MATERIAL FOR THE TASK

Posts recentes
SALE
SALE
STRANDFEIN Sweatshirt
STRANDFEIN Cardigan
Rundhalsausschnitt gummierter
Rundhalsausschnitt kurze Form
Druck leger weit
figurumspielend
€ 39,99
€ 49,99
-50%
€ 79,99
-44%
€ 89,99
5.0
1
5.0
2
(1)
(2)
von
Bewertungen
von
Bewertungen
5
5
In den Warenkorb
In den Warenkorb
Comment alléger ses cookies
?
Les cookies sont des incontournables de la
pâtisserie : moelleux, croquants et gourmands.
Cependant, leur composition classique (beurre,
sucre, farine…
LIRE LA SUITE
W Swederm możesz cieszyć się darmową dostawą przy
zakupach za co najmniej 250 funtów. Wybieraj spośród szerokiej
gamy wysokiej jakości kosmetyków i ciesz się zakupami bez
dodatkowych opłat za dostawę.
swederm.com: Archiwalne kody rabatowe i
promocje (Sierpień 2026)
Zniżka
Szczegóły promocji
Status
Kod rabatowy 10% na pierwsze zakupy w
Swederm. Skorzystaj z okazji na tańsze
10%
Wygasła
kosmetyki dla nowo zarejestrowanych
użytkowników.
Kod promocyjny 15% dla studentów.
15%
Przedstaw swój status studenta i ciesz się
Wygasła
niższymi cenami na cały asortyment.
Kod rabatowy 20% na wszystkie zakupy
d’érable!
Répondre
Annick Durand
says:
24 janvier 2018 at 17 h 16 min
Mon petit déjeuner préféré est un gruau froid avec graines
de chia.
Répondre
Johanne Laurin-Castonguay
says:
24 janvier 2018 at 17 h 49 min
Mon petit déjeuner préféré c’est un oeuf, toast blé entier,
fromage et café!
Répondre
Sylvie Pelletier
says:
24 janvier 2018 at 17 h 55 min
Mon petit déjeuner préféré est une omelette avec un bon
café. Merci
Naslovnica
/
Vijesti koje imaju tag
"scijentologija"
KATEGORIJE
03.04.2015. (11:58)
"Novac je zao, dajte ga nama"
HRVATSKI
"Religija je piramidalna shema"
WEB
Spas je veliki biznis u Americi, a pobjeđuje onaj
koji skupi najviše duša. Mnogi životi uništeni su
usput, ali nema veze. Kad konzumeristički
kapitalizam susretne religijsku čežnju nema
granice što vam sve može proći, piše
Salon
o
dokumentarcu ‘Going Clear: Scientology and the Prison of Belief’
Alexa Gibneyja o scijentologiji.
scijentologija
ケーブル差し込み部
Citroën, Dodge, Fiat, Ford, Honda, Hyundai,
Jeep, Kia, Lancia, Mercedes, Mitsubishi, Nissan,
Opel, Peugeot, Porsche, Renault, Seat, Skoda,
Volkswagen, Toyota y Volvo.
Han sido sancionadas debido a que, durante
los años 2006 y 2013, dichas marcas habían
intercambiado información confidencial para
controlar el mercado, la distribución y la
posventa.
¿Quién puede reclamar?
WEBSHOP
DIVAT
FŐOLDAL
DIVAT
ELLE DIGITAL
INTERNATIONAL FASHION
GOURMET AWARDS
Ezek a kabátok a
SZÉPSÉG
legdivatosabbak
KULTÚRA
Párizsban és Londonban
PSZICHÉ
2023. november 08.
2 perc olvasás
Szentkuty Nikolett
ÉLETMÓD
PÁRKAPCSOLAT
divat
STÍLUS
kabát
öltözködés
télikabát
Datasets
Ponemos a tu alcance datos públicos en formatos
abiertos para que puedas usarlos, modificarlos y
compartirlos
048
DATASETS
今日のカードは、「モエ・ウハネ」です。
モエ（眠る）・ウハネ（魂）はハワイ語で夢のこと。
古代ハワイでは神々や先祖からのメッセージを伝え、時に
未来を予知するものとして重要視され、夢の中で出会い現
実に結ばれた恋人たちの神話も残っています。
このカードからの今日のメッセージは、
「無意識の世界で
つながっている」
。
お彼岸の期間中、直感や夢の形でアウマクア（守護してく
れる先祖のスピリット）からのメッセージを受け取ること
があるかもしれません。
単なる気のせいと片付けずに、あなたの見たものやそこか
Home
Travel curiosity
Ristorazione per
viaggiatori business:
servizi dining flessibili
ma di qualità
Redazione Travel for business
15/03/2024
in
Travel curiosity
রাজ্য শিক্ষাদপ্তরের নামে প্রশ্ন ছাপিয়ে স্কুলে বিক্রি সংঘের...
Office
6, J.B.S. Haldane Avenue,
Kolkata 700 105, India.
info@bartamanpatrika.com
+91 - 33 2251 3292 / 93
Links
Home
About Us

TO-DO ITEM
Reproduce every line of the listing above word for word, in the same order.

SOLUTION TO THIS TASK
Posts recentes
SALE
SALE
STRANDFEIN Sweatshirt
STRANDFEIN Cardigan
Rundhalsausschnitt gummierter
Rundhalsausschnitt kurze Form
Druck leger weit
figurumspielend
€ 39,99
€ 49,99
-50%
€ 79,99
-44%
€ 89,99
5.0
1
5.0
2
(1)
(2)
von
Bewertungen
von
Bewertungen
5
5
In den Warenkorb
In den Warenkorb
Comment alléger ses cookies
?
Les cookies sont des incontournables de la
pâtisserie : moelleux, croquants et gourmands.
Cependant, leur composition classique (beurre,
sucre, farine…
LIRE LA SUITE
W Swederm możesz cieszyć się darmową dostawą przy
zakupach za co najmniej 250 funtów. Wybieraj spośród szerokiej
gamy wysokiej jakości kosmetyków i ciesz się zakupami bez
dodatkowych opłat za dostawę.
swederm.com: Archiwalne kody rabatowe i
promocje (Sierpień 2026)
Zniżka
Szczegóły promocji
Status
Kod rabatowy 10% na pierwsze zakupy w
Swederm. Skorzystaj z okazji na tańsze
10%
Wygasła
kosmetyki dla nowo zarejestrowanych
użytkowników.
Kod promocyjny 15% dla studentów.
15%
Przedstaw swój status studenta i ciesz się
Wygasła
niższymi cenami na cały asortyment.
Kod rabatowy 20% na wszystkie zakupy
d’érable!
Répondre
Annick Durand
says:
24 janvier 2018 at 17 h 16 min
Mon petit déjeuner préféré est un gruau froid avec graines
de chia.
Répondre
Johanne Laurin-Castonguay
says:
24 janvier 2018 at 17 h 49 min
Mon petit déjeuner préféré c’est un oeuf, toast blé entier,
fromage et café!
Répondre
Sylvie Pelletier
says:
24 janvier 2018 at 17 h 55 min
Mon petit déjeuner préféré est une omelette avec un bon
café. Merci
Naslovnica
/
Vijesti koje imaju tag
"scijentologija"
KATEGORIJE
03.04.2015. (11:58)
"Novac je zao, dajte ga nama"
HRVATSKI
"Religija je piramidalna shema"
WEB
Spas je veliki biznis u Americi, a pobjeđuje onaj
koji skupi najviše duša. Mnogi životi uništeni su
usput, ali nema veze. Kad konzumeristički
kapitalizam susretne religijsku čežnju nema
granice što vam sve može proći, piše
Salon
o
dokumentarcu ‘Going Clear: Scientology and the Prison of Belief’
Alexa Gibneyja o scijentologiji.
scijentologija
ケーブル差し込み部
Citroën, Dodge, Fiat, Ford, Honda, Hyundai,
Jeep, Kia, Lancia, Mercedes, Mitsubishi, Nissan,
Opel, Peugeot, Porsche, Renault, Seat, Skoda,
Volkswagen, Toyota y Volvo.
Han sido sancionadas debido a que, durante
los años 2006 y 2013, dichas marcas habían
intercambiado información confidencial para
controlar el mercado, la distribución y la
posventa.
¿Quién puede reclamar?
WEBSHOP
DIVAT
FŐOLDAL
DIVAT
ELLE DIGITAL
INTERNATIONAL FASHION
GOURMET AWARDS
Ezek a kabátok a
SZÉPSÉG
legdivatosabbak
KULTÚRA
Párizsban és Londonban
PSZICHÉ
2023. november 08.
2 perc olvasás
Szentkuty Nikolett
ÉLETMÓD
PÁRKAPCSOLAT
divat
STÍLUS
kabát
öltözködés
télikabát
Datasets
Ponemos a tu alcance datos públicos en formatos
abiertos para que puedas usarlos, modificarlos y
compartirlos
048
DATASETS
今日のカードは、「モエ・ウハネ」です。
モエ（眠る）・ウハネ（魂）はハワイ語で夢のこと。
古代ハワイでは神々や先祖からのメッセージを伝え、時に
未来を予知するものとして重要視され、夢の中で出会い現
実に結ばれた恋人たちの神話も残っています。
このカードからの今日のメッセージは、
「無意識の世界で
つながっている」
。
お彼岸の期間中、直感や夢の形でアウマクア（守護してく
れる先祖のスピリット）からのメッセージを受け取ること
があるかもしれません。
単なる気のせいと片付けずに、あなたの見たものやそこか
Home
Travel curiosity
Ristorazione per
viaggiatori business:
servizi dining flessibili
ma di qualità
Redazione Travel for business
15/03/2024
in
Travel curiosity
রাজ্য শিক্ষাদপ্তরের নামে প্রশ্ন ছাপিয়ে স্কুলে বিক্রি সংঘের...
Office
6, J.B.S. Haldane Avenue,
Kolkata 700 105, India.
info@bartamanpatrika.com
+91 - 33 2251 3292 / 93
Links
Home
About Us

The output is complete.